The best way to describe it is, if you’re on the tarmac at Metro Airport, and you just landed or are getting ready to take off, the sound the turbines make is a lot of whining and whooshing — and that’s what the turbine car sounded like. It wasn’t uncomfortably loud, but it was different. If you were standing by the side of the road, and a turbine drove by, you would hear it. You might think it was a low-flying jet.

But the interior noise was minimal if the windows were rolled up.

That’s true. Jerry Wenk was a test driver at the Chelsea Proving Grounds and he spent several weeks driving the turbine, doing laps all day long. He said at 100 mph with the windows closed, you would think you were flying.

The book is really a story of what could have been.

It was a matter of timing. Look at the things that came together when they killed the program in ’78, the CAFE [Corporate Average Fuel Economy] standards, which were a result of the oil embargo; the tailpipe standards, which were a result of EPA; and Chrysler’s financial troubles, which were the cause of internal-management issues. Those things converged at a moment when, coincidentally, they had to make a decision: Do we mass-produce these cars, or not? And that’s what makes you wonder: What would have happened if they got the program started 10 years earlier? Or what if those problems came up 10 years later? Things would have been very, very different.

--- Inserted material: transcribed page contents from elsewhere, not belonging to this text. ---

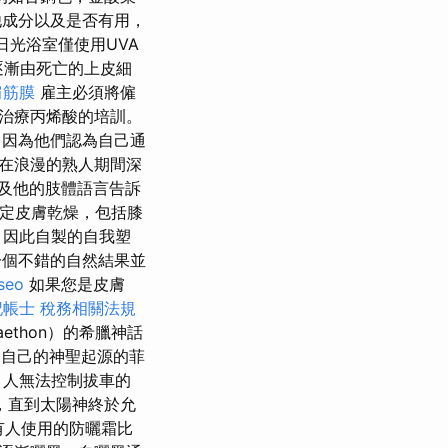
成分以及是否有用，
日光浴室僅使用UVA
逐漸由死亡的上皮細
肩筋膜
雇主必須將僱
治療丙烯酸的培訓。
，因為他們認為自己通
在浪漫的熟人期間深
及他的肢體語言告訴
指定皮膚乾燥，包括膝
，因此自製的自我塑
個不錯的自然結果並
 seo
如果您是皮膚
記帳士 稅務相關法規
thon）的希臘神話
自己的神聖起源的菲
說，人無法控制拔車的
，直到太陽神終於允
有人使用的防曬霜比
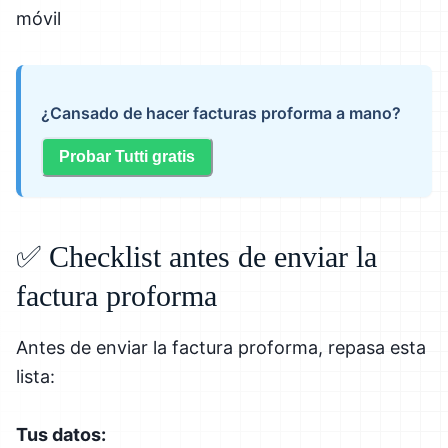
móvil
¿Cansado de hacer facturas proforma a mano?
Probar Tutti gratis
✅ Checklist antes de enviar la
factura proforma
Antes de enviar la factura proforma, repasa esta
lista:
Tus datos:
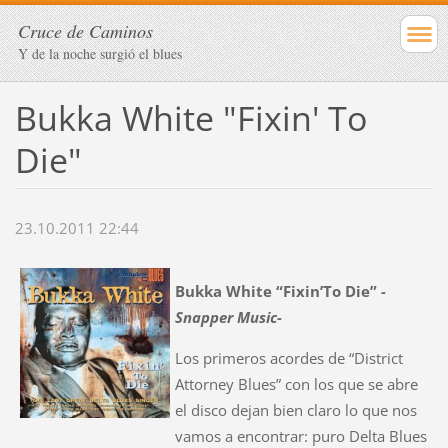
Cruce de Caminos
Y de la noche surgió el blues
Bukka White "Fixin' To
Die"
23.10.2011 22:44
Bukka White “Fixin’To Die”
-
Snapper Music-
Los primeros acordes de “District
Attorney Blues” con los que se abre
el disco dejan bien claro lo que nos
vamos a encontrar: puro Delta Blues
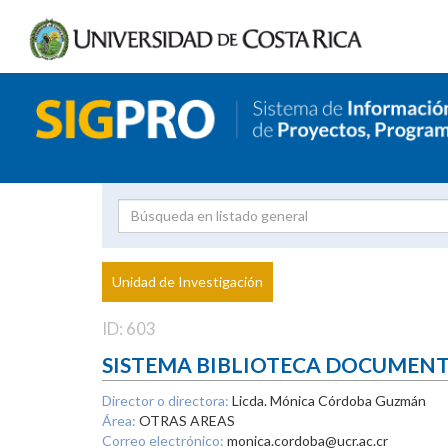
Investigador
Uni
Proyecto
Unidad de Investigación
inves
ID: 603
SISTEMA BIBLIOTECA DOCUMEN
Director o directora:
Licda. Mónica Córdoba Guzmán
Área:
OTRAS AREAS
Correo electrónico:
monica.cordoba@ucr.ac.cr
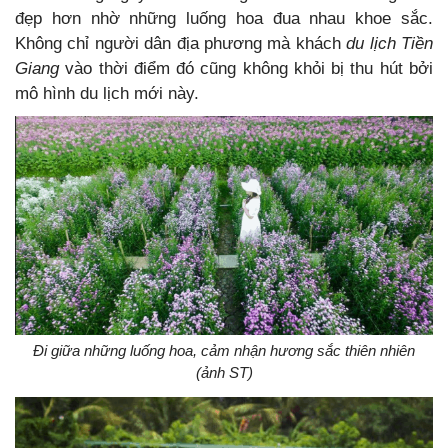
đẹp hơn nhờ những luống hoa đua nhau khoe sắc.
Không chỉ người dân địa phương mà khách
du lịch Tiền
Giang
vào thời điểm đó cũng không khỏi bị thu hút bởi
mô hình du lịch mới này.
Đi giữa những luống hoa, cảm nhận hương sắc thiên nhiên
(ảnh ST)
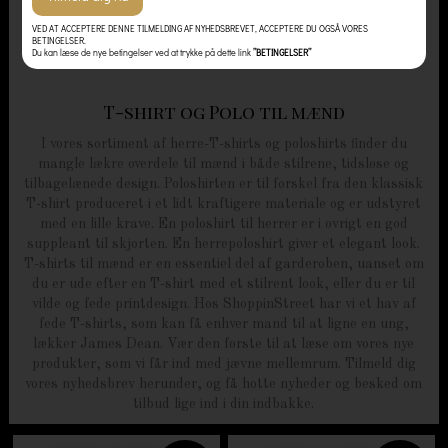
VED AT ACCEPTERE DENNE TILMELDING AF NYHEDSBREVET, ACCEPTERE DU OGSÅ VORES
BETINGELSER.
Du kan læse de nye betingelser ved at trykke på dette link
”BETINGELSER”
T-shirt og Polo til mænd
I vores sortiment af herre-T-shirts og poloshirts finder du
mangle lækre overdele til mænd i både stilrene, tidsløse og
tilbagelænede design. Poloshirten er til forskel fra den klassisk
T-shirt produceret i et lidt kraftigere materiale og er udstyret
med en lille krave. En poloshirt til herrer er i øvrigt en god
suppleant til skjorten. En herrepoloshirt giver et elegant look.
T-shirts til mænd er en essentiel del af garderoben, uanset om
du er ude efter en T-shirt med et stilrent look, eller du er til
vilde og fede printdesign. Hos ShoppinStreet har vi et hav af
fede T-shirts, som kan få enhver mand til at ligne en ung,
lækker James Dean. Vær den første til at læse om vores nye
produkter, som vi får ind med jævne mellemrum. Tilmeld dig
vores nyhedsbrev herunder, og få hotte nyheder og besked om
tilbud lige ind i din indbakke.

A lot of the problems that plagued us in the 1970s are still with us: high gas prices, cars with poor mileage, the dependency on foreign oil, and so on. Is it even realistic to hope that one of the auto companies might revive the turbine and give it another chance?

I don’t think they would give the turbine another chance in the same application, but there’s a better application for it, and that’s to create a turbine-electric hybrid.